Hi,
Coverity complained about the fact that pgpa_planner_feedback_warning
does not do anything to free the memory used by flagbuf or detailbuf,
and Tom asked whether that failure could amount to a significant leak.
The best way to use a lot of memory here is to have a very long advice
string that doesn't do anything useful, so I created this test case:
load 'pg_plan_advice';
select set_config('pg_plan_advice.advice', v.v, false) from (select
string_agg('SEQ_SCAN(hogehogehoge' || g || ')', ' ') v from
generate_series(1,10000) g) v;
set pg_plan_advice.feedback_warnings = true;
select 1;
While this is not the worst case imaginable, it's pretty bad. There's
probably no use case for having 10000 advice items in your advice
string even if they were all valid, and here none of them are valid
for the final query (select 1). So this produces "WARNING: supplied
plan advice was not enforced" with a 10000 line detail message where
all the lines look like this, but with different numbers:
advice SEQ_SCAN(hogehogehoge7348) feedback is "not matched"
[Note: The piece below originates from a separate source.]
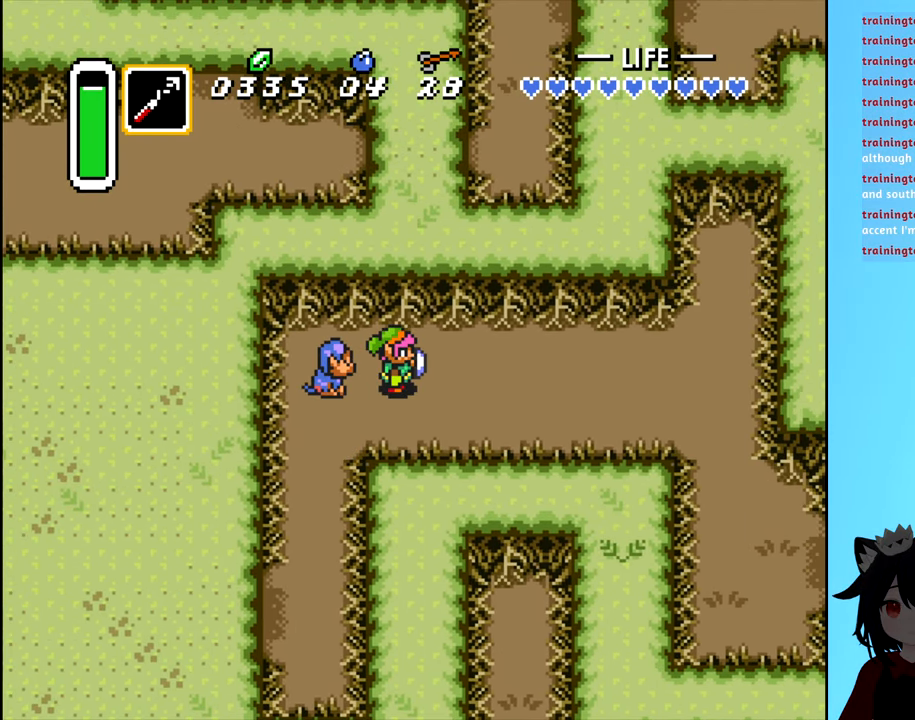
{"buttons": [], "events": []}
Failure to free the buffers costs us just over 1MB of memory, which is
not wildly disproportionate given that the message itself is over half
a MB long, so I'm not sure that freeing it is all that useful here. I
don't think the context we use for planning normally sticks around for
all that long. If I'm wrong about that and it does, then we should
probably wrap our own shorter-lived context around the stuff this
module is doing rather than trying to free allocations individually.
But this does raise two points which are perhaps worthy of some
further consideration:
1. Maybe we should limit the length of the detail message. In some
other cases, like reportDependentObjects, we limit the detail message
to the first 100 problems found, and then say at the end of that
detail message how many more problems there were afterwards. We could
do that here, too. I'm not 100% sure it's worth the code, but then
again it's not much code.
2. The way the current code works is to transform the advice feedback
into a Node-tree representation which is stashed in the PlannedStmt's
extension_state, and then also passes that Node-tree representation to
pgpa_planner_feedback_warning, which generates the actual warning.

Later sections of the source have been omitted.